> There is one way to make the LLVM JIT compiler more usable, but I fear it’s going to take years to be implemented: being able to cache and reuse compiled queries.
Yeah, well, sorry, I should have been more explicit here: the issue is with PostgreSQL, not LLVM. The JIT compiler has to inject direct memory addresses, making the generated code specific to your query and process.
Interesting, because we store relocatable objects. And process symbols can be resolved by name if you really want. It might be yet another performance trade-off though.
Since PG uses one process per connection and the LLVM JIT code is process specific the code can't be shared amongst all connections to the DB.
Plans themselves suffer from this since they are in memory data structures not designed to be shared amongst different processes.
DB's like MSSQL don't have this issue since they use a single process with threads which is also why it can handle more concurrent connections without an external pooler. Although MSSQL can also serialize plans to a non process specific representation and store them in the DB for things like plan locking.
> Plans themselves suffer from this since they are in memory data structures not designed to be shared amongst different processes.
Oracle uses a process-per-connection model as well (at least on Linux), and they are able to share execution plans across connections. They put all the plans into the "global" shared memory.
Looks like you can change that with THREADED_EXECUTION to make it act like it does on Windows with a single process and threads:
>On UNIX, starting with Oracle Database 12c Release 2 (12.2), Oracle Database can use an operating system process or an operating system thread to implement each background task such as database writer (DBW0), log writer (LGWR), shared server process dispatchers, and shared servers.
The use of operating system threads instead of processes allow resource sharing and reduce resource consumption.
On Windows, each background process is implemented as a thread inside a single, large process.
Processes in Windows are much more expensive than Unix typically so using threads has always been preferred to multi process, perhaps thats why MSSQL only has that option with an almost fully recreated internal process model that you can list and kill etc.
Even Oracle says it helps with resource usage, even on Unix/Linux. Also looks like Oracle has had some kind shared mode for a long time where it basically has a built in pooler to keep actual OS process count down, not 1:1 like PG.
Sharing plans can obviously be done using shared memory but it's not a simple as just creating some C++ object model (which I believe is what PG has internally) for the plan it must have a process agnostic data format that is then executed probably by deserializing into a executable model from shared memory. Fully jitted code is even trickier vs just a set of logical plan operations. With threads you just share executable code.
Way back on Oracle 9i, we had a mystery stall problem. We couldn’t saturate the network, the CPU, or the fiber channel links. We were stuck at ~50% and stumped. Some fuckery was going on and we had to call in a professional.

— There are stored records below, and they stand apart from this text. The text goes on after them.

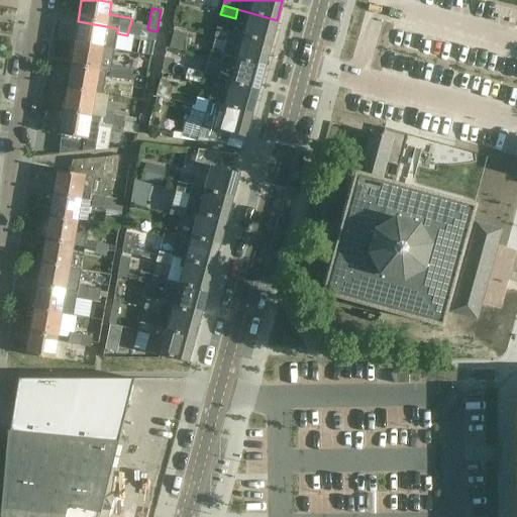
[(277,20),(248,12),(242,36),(271,43),(277,20)]
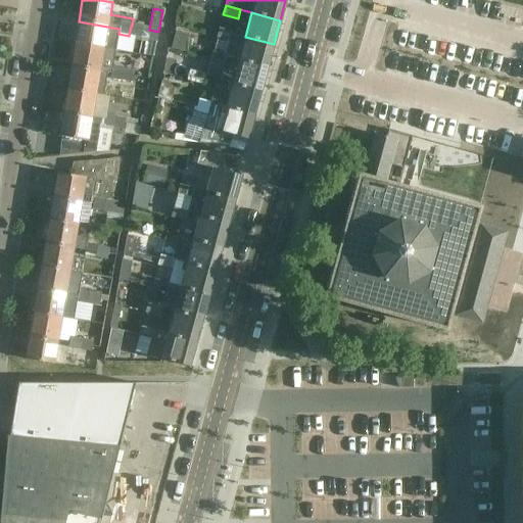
[(119,29),(79,21),(76,44),(104,49),(115,51),(119,34),(119,29)]
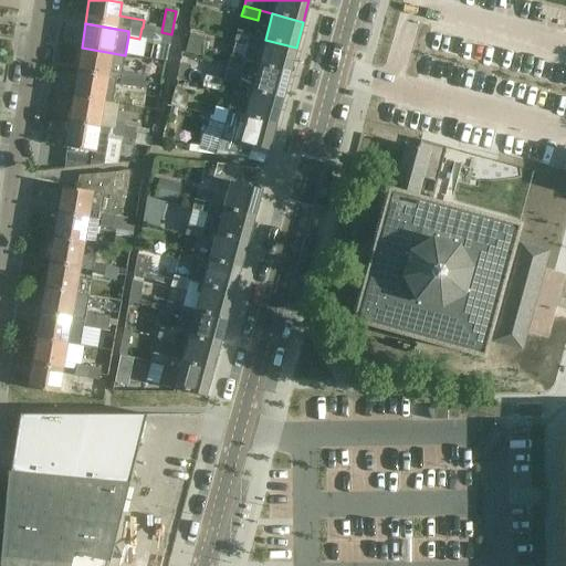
[(142,28),(139,39),(152,41),(154,30),(143,28),(142,28)]
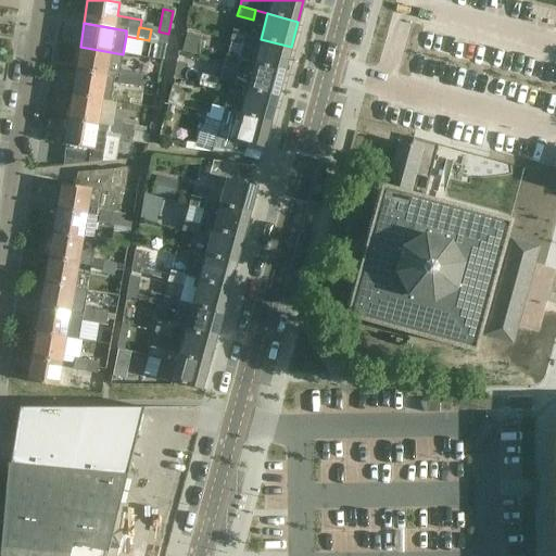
[(249,35),(232,30),(230,40),(245,45),(249,35)]
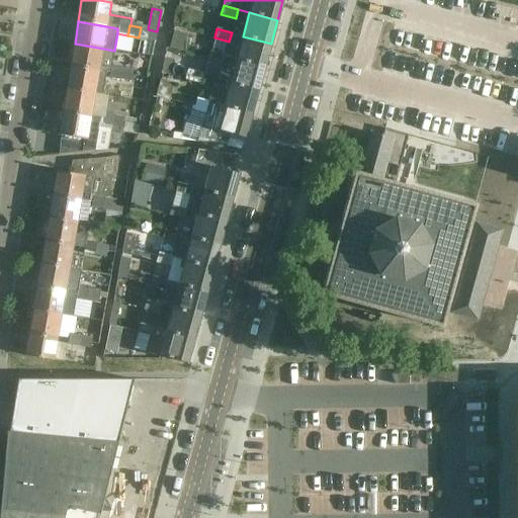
[(149,32),(144,56),(152,58),(157,34),(149,32)]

Turned out 9i could only run queries that currently resided in the query cache, and some idiot (who was now my boss) had fucked up our query builder code so that we were getting too many unique queries. Not enough bind variables.
So it’s clear Oracle was using a shared cache back then, but like other people here, I’m scratching my head how this would work with Postgres’s flavor of MVCC. Maybe share query plans when the transaction completes?

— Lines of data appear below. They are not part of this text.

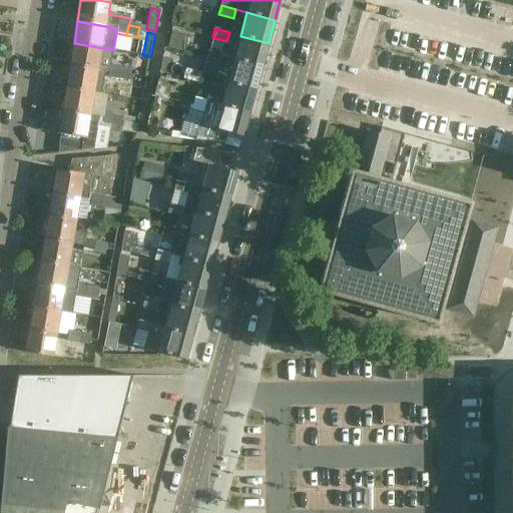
[(269,43),(240,36),(234,59),(262,66),(269,43)]
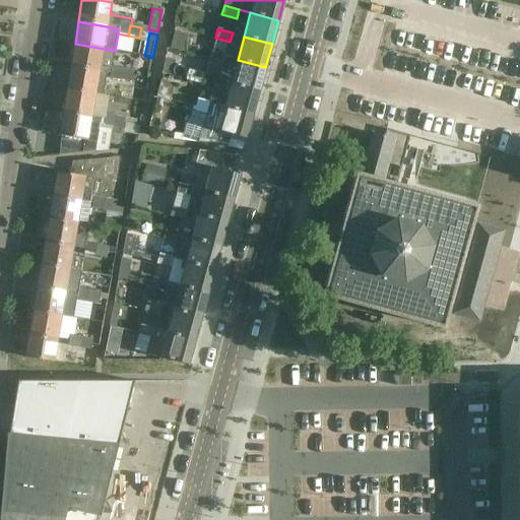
[(104,49),(75,44),(71,67),(100,72),(107,73),(111,74),(112,69),(115,51),(104,49)]
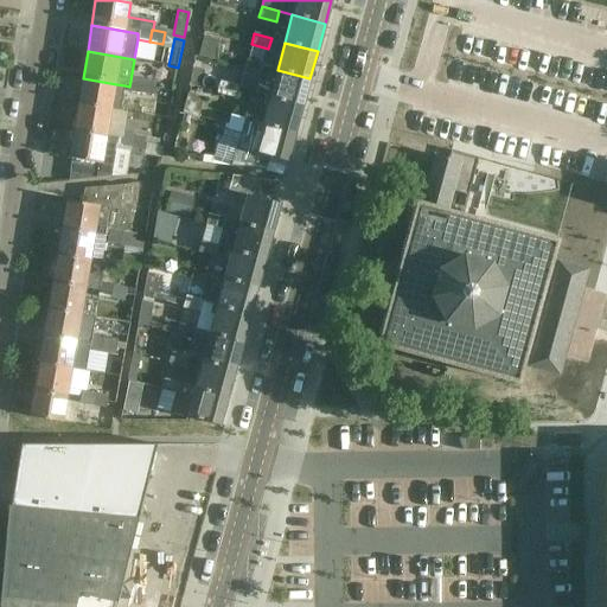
[(278,70),(259,65),(257,68),(262,69),(255,93),(269,97),(302,107),(310,78),(278,70)]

I feel like that would get you 90% of the way but with some head of queue nastiness.
naive q: could one process perform the compilation, store the output in postgresql shmem, then each pg worker copy that code locally ?
can plans be shared ? I might be mistaken but I thought each worker backend can (e.g.) be assigned to a different partition in a partitioned table, with very different table indexes, statistics, etc.
>naive q: could one process perform the compilation, store the output in postgresql shmem, then each pg worker copy that code locally ?
It would probably be easiest to just compile the code to a shared library on disk then it would get memory mapped in all processes using it like any normal shared library, each process must be remapped through whatever binding process to the actual memory addresses.
>can plans be shared ? I might be mistaken but I thought each worker backend can (e.g.) be assigned to a different partition in a partitioned table, with very different table indexes, statistics, etc.
I don't know the details but the PG docs say this about parallel plans, which seems to say each process has its own individual part of the plan:
>Because each worker executes the parallel portion of the plan to completion, it is not possible to simply take an ordinary query plan and run it using multiple workers. Each worker would produce a full copy of the output result set, so the query would not run any faster than normal but would produce incorrect results. Instead, the parallel portion of the plan must be what is known internally to the query optimizer as a partial plan; that is, it must be constructed so that each process that executes the plan will generate only a subset of the output rows in such a way that each required output row is guaranteed to be generated by exactly one of the cooperating processes.